The Mount Royal Look Out 1910 (Valentine and son’s postcard)

In a previous installment of Flo in the City, my story based on the letters of http://www.tighsolas.ca/, my social studies website about the 1910 era in Canada, I had one of the ‘characters’, Marion, a new teacher, write her lesson plan for the Monday on a Sunday in 1908.

In a 1913 letter, she remarks that she roasted a chicken ‘and on a Sunday.’

The Nicholsons were Presbyterians and very religious. Marion’s daughter, also Marion and my late mother in law, recalls that as a child in the 20′s, Sunday was a very quiet day at Tighsolas, as the kids couldn’t do anything.

Hmm. Margaret Nicholson went to church every day, and often twice a day. After all, there wasn’t much else to do in the house but work. And sermons were entertaining, and if the Minister was a dud, you still met neighbours and heard all the news at church.

In 1907, the Canadian Parliament passed the Lord’s Day Act. This is one case, where the leftist unions representing working people and religious institutions came together to try to give people a day of rest.

The United States hadn’t yet passed a such a law. In the 1909 Delineator, there’s an article. “Saving Sunday for America.” This Lord’s Day issue concerns both the man who carries ‘a dinner pail’ and the man who carries a Bible, says the article. The ordinary man, it seems, is merely inconvenienced. “I was up in Montreal the other day, where they’ve passed that blessed Lord’s Day Act, and do you know, I couldn’t buy a smoke in town. I was making something of a blow about it in the hotel lobby and when a young fellow stepped up to me and said, “Say, look here.
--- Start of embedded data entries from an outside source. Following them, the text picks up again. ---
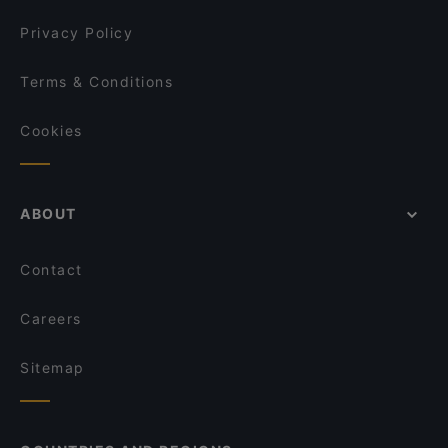
Punjabi Dhaba
Privacy Policy
Terms & Conditions
Cookies
ABOUT
Contact
Careers
Sitemap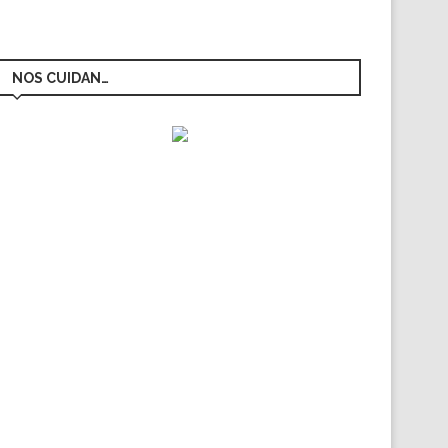
NOS CUIDAN…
Do you want to work seven days a week? ‘No,” I turned on him. “What has that got to do with it?” “Well,” he said.”I’m a cigar clerk and neither do I.”

It has been only since the 1990′s that large stores in Montreal have kept longer hours and stayed open Sunday. We still have few 24 establishments like in the US. Still, the parking lots of the mega shopping malls are now filled to the brim on Sundays. Shopping has become a leisure activity, one that is both ‘free’ and ‘expensive’, if you know what I mean. And with debit cards, and credit cards, money is almost always available. My father’s excuse for not spending on the weekends, “I didn’t get to the bank in time on Friday,” no longer stands up.

And in Quebec, we’ve just got rid of a rule that insists grocery stores keep no more than 6 people on staff on Sunday. They had to, because customers complained about the slow service. Many many people shop for food on Sundays, these days. We are a true 24/7 society, with more and more people working shifts.

Ironically, every since I can remember, Montreal has been ‘sin city’ where the entertainment establishments have stayed open late into the early morning hours. Toronto was always labelled Toronto the GOOD for its stubborn adherence to the Lord’s Day Act throughout the century.

Of course, the Lord’s Day Act contains an inherent Catch 22. If people are freed up on Sunday, not having to work, they need someplace to go for fun and leisure, like Dominion Park or the Nickel, and people are needed to run these entertainment establishments.

In Nickelodeons or Motion Picture Houses, apart from the people taking tickets, there was always a piano player and usually a speaker or explainer before and after the film – and sometimes even during the film. In French establishments the person was called a Bonmenteur and he was something of a cultural translator.

Today, in good economies at least, it’s students who take up the slack, taking tickets and doling out overpriced junk food at the local Odeon. It’s a perfect marriage of convenience, but only works if a student can keep up his or her grades.